The recent California Supreme Court decision in the Benitez case, shows who will be missing out with the focus on the right to marriage in the GLBT movement: Unmarried and single people.

The doctors for Lupita Benitez refused to provide fertility treatment to her because she was a lesbian, oh, and because she was not married. The doctor claimed that her religious views would prevent her from doing her job.

The California Supreme Court did not agree with that:

Accordingly, the First Amendment’s right to the free exercise of religion does not exempt defendant physicians here from conforming their conduct to the Act’s antidiscrimination requirements even if compliance poses an incidental conflict with defendants’ religious beliefs.

So, a doctor cannot use their religion to trump anti-discrimination legislation because the state has an interest in ensuring access to medical care for everybody. This is great news, of course, and a step in the right direction. It is great news both for gays and lesbians and also for secular humanists and others who support the separation of religion and state.

But, actually, the doctor didn’t claim religious troubles because of Benitez’ sexual orientation. No, she refused the fertility treatment because Benitez was unmarried and, as footnote 1 states,

her religious beliefs preclude her from active participation in medically causing the pregnancy of any unmarried woman, and therefore her refusal to perform IUI for Benitez was based on Benitez’s marital status, not her sexual orientation.

In this case, this was a convenient distinction since Benitez couldn’t marry because she is a lesbian.
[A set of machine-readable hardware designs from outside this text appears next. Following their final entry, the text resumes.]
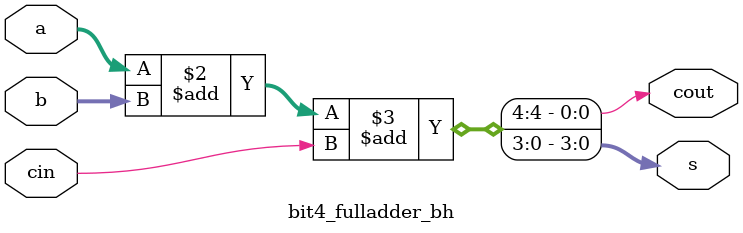
<source format=v>
module bit4_fulladder_bh (s, cout, a, b, cin);
    
    input   [3:0]a, b;
    input   cin;

    output reg [3:0]s;
    output reg cout;

    always@(a,b,cin)
           {cout, s} = a + b + cin; 
endmodule
</source>
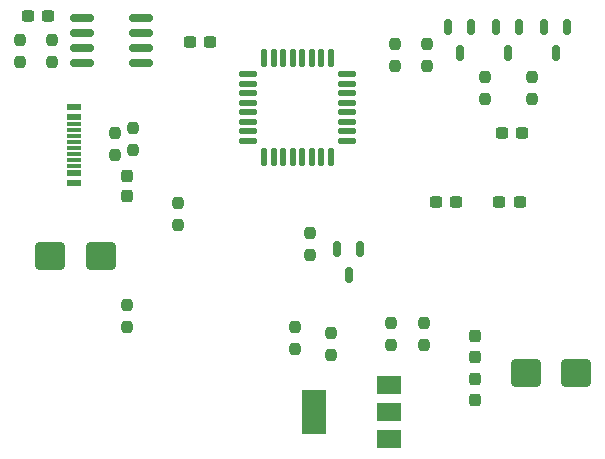
<source format=gbr>
%TF.GenerationSoftware,KiCad,Pcbnew,(6.0.0)*%
%TF.CreationDate,2023-05-26T23:18:24+03:00*%
%TF.ProjectId,uni_mcu_pcb,756e695f-6d63-4755-9f70-63622e6b6963,rev?*%
%TF.SameCoordinates,Original*%
%TF.FileFunction,Paste,Bot*%
%TF.FilePolarity,Positive*%
%FSLAX46Y46*%
G04 Gerber Fmt 4.6, Leading zero omitted, Abs format (unit mm)*
G04 Created by KiCad (PCBNEW (6.0.0)) date 2023-05-26 23:18:24*
%MOMM*%
%LPD*%
G01*
G04 APERTURE LIST*
G04 Aperture macros list*
%AMRoundRect*
0 Rectangle with rounded corners*
0 $1 Rounding radius*
0 $2 $3 $4 $5 $6 $7 $8 $9 X,Y pos of 4 corners*
0 Add a 4 corners polygon primitive as box body*
4,1,4,$2,$3,$4,$5,$6,$7,$8,$9,$2,$3,0*
0 Add four circle primitives for the rounded corners*
1,1,$1+$1,$2,$3*
1,1,$1+$1,$4,$5*
1,1,$1+$1,$6,$7*
1,1,$1+$1,$8,$9*
0 Add four rect primitives between the rounded corners*
20,1,$1+$1,$2,$3,$4,$5,0*
20,1,$1+$1,$4,$5,$6,$7,0*
20,1,$1+$1,$6,$7,$8,$9,0*
20,1,$1+$1,$8,$9,$2,$3,0*%
G04 Aperture macros list end*
%ADD10RoundRect,0.237500X-0.237500X0.250000X-0.237500X-0.250000X0.237500X-0.250000X0.237500X0.250000X0*%
%ADD11RoundRect,0.237500X0.237500X-0.250000X0.237500X0.250000X-0.237500X0.250000X-0.237500X-0.250000X0*%
%ADD12RoundRect,0.150000X-0.825000X-0.150000X0.825000X-0.150000X0.825000X0.150000X-0.825000X0.150000X0*%
%ADD13RoundRect,0.150000X-0.150000X0.512500X-0.150000X-0.512500X0.150000X-0.512500X0.150000X0.512500X0*%
%ADD14RoundRect,0.237500X-0.300000X-0.237500X0.300000X-0.237500X0.300000X0.237500X-0.300000X0.237500X0*%
%ADD15RoundRect,0.125000X0.625000X0.125000X-0.625000X0.125000X-0.625000X-0.125000X0.625000X-0.125000X0*%
%ADD16RoundRect,0.125000X0.125000X0.625000X-0.125000X0.625000X-0.125000X-0.625000X0.125000X-0.625000X0*%
%ADD17RoundRect,0.237500X0.237500X-0.300000X0.237500X0.300000X-0.237500X0.300000X-0.237500X-0.300000X0*%
%ADD18RoundRect,0.250000X1.000000X0.900000X-1.000000X0.900000X-1.000000X-0.900000X1.000000X-0.900000X0*%
%ADD19RoundRect,0.250000X-1.000000X-0.900000X1.000000X-0.900000X1.000000X0.900000X-1.000000X0.900000X0*%
%ADD20RoundRect,0.237500X-0.237500X0.300000X-0.237500X-0.300000X0.237500X-0.300000X0.237500X0.300000X0*%
%ADD21R,2.000000X1.500000*%
%ADD22R,2.000000X3.800000*%
%ADD23R,1.150000X0.600000*%
%ADD24R,1.150000X0.300000*%
G04 APERTURE END LIST*
D10*
%TO.C,R20*%
X117094000Y-153115000D03*
X117094000Y-154940000D03*
%TD*%
D11*
%TO.C,R2*%
X130175000Y-133246500D03*
X130175000Y-131421500D03*
%TD*%
D12*
%TO.C,U2*%
X96077000Y-130175000D03*
X96077000Y-128905000D03*
X96077000Y-127635000D03*
X96077000Y-126365000D03*
X101027000Y-126365000D03*
X101027000Y-127635000D03*
X101027000Y-128905000D03*
X101027000Y-130175000D03*
%TD*%
D13*
%TO.C,Q3*%
X117668000Y-145928500D03*
X119568000Y-145928500D03*
X118618000Y-148203500D03*
%TD*%
D14*
%TO.C,C7*%
X131371000Y-141986000D03*
X133096000Y-141986000D03*
%TD*%
D13*
%TO.C,Q4*%
X127066000Y-127132500D03*
X128966000Y-127132500D03*
X128016000Y-129407500D03*
%TD*%
D10*
%TO.C,R3*%
X115316000Y-144629500D03*
X115316000Y-146454500D03*
%TD*%
D15*
%TO.C,U4*%
X118475000Y-131185000D03*
X118475000Y-131985000D03*
X118475000Y-132785000D03*
X118475000Y-133585000D03*
X118475000Y-134385000D03*
X118475000Y-135185000D03*
X118475000Y-135985000D03*
X118475000Y-136785000D03*
D16*
X117100000Y-138160000D03*
X116300000Y-138160000D03*
X115500000Y-138160000D03*
X114700000Y-138160000D03*
X113900000Y-138160000D03*
X113100000Y-138160000D03*
X112300000Y-138160000D03*
X111500000Y-138160000D03*
D15*
X110125000Y-136785000D03*
X110125000Y-135985000D03*
X110125000Y-135185000D03*
X110125000Y-134385000D03*
X110125000Y-133585000D03*
X110125000Y-132785000D03*
X110125000Y-131985000D03*
X110125000Y-131185000D03*
D16*
X111500000Y-129810000D03*
X112300000Y-129810000D03*
X113100000Y-129810000D03*
X113900000Y-129810000D03*
X114700000Y-129810000D03*
X115500000Y-129810000D03*
X116300000Y-129810000D03*
X117100000Y-129810000D03*
%TD*%
D10*
%TO.C,R19*%
X124968000Y-152249500D03*
X124968000Y-154074500D03*
%TD*%
D11*
%TO.C,R11*%
X98806000Y-137969000D03*
X98806000Y-136144000D03*
%TD*%
%TO.C,R12*%
X122555000Y-130452500D03*
X122555000Y-128627500D03*
%TD*%
D10*
%TO.C,R18*%
X114046000Y-152607000D03*
X114046000Y-154432000D03*
%TD*%
D11*
%TO.C,R16*%
X104140000Y-143914500D03*
X104140000Y-142089500D03*
%TD*%
%TO.C,R4*%
X125222000Y-130452500D03*
X125222000Y-128627500D03*
%TD*%
D17*
%TO.C,C9*%
X129286000Y-158723500D03*
X129286000Y-156998500D03*
%TD*%
D18*
%TO.C,D2*%
X97654000Y-146558000D03*
X93354000Y-146558000D03*
%TD*%
D14*
%TO.C,C5*%
X131598500Y-136144000D03*
X133323500Y-136144000D03*
%TD*%
D10*
%TO.C,R17*%
X122174000Y-152249500D03*
X122174000Y-154074500D03*
%TD*%
D13*
%TO.C,Q1*%
X135194000Y-127132500D03*
X137094000Y-127132500D03*
X136144000Y-129407500D03*
%TD*%
D19*
%TO.C,D3*%
X133604000Y-156464000D03*
X137904000Y-156464000D03*
%TD*%
D14*
%TO.C,C4*%
X105156000Y-128397000D03*
X106881000Y-128397000D03*
%TD*%
D11*
%TO.C,R1*%
X134112000Y-133246500D03*
X134112000Y-131421500D03*
%TD*%
D10*
%TO.C,R27*%
X99822000Y-150725500D03*
X99822000Y-152550500D03*
%TD*%
D11*
%TO.C,R5*%
X90805000Y-130095000D03*
X90805000Y-128270000D03*
%TD*%
D20*
%TO.C,C1*%
X99822000Y-139753000D03*
X99822000Y-141478000D03*
%TD*%
D21*
%TO.C,U5*%
X122022000Y-157466000D03*
X122022000Y-159766000D03*
D22*
X115722000Y-159766000D03*
D21*
X122022000Y-162066000D03*
%TD*%
D14*
%TO.C,C6*%
X125984000Y-141986000D03*
X127709000Y-141986000D03*
%TD*%
%TO.C,C2*%
X91440000Y-126238000D03*
X93165000Y-126238000D03*
%TD*%
D11*
%TO.C,R9*%
X100330000Y-137564500D03*
X100330000Y-135739500D03*
%TD*%
D23*
%TO.C,J1*%
X95374000Y-140360000D03*
X95374000Y-139560000D03*
D24*
X95374000Y-138410000D03*
X95374000Y-137410000D03*
X95374000Y-136910000D03*
X95374000Y-135910000D03*
D23*
X95374000Y-134760000D03*
X95374000Y-133960000D03*
X95374000Y-133960000D03*
X95374000Y-134760000D03*
D24*
X95374000Y-135410000D03*
X95374000Y-136410000D03*
X95374000Y-137910000D03*
X95374000Y-138910000D03*
D23*
X95374000Y-139560000D03*
X95374000Y-140360000D03*
%TD*%
D13*
%TO.C,Q2*%
X131130000Y-127132500D03*
X133030000Y-127132500D03*
X132080000Y-129407500D03*
%TD*%
D17*
%TO.C,C10*%
X129286000Y-155067000D03*
X129286000Y-153342000D03*
%TD*%
D11*
%TO.C,R6*%
X93472000Y-130095000D03*
X93472000Y-128270000D03*
%TD*%
M02*

</source>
However, it turns out there was more to that distinction: At the time the doctor refused the treatment, discrimination based on sexual orientation was illegal under the Unruh Civil Rights Act, but discrimination based on marital status was perfectly fine. In this particular case, the smoke-screen was lifted by the courts and discrimination based on sexual orientation was assumed. Nevertheless, this case points to the dangers of using marriage as a panacea: It leaves out a slew of other people! If the two women in this case could have married but chose not to (maybe because they didn’t want to support the patriarchal institution of marriage), the doctors could have refused fertility treatment on those grounds and might have won.

The California state law has since been amended to also forbid discrimination based on marital status. Discrimination is wrong no matter what line is draw to create the groups. That is inclusive. That is a step in the direction of viewing all of us as simply human.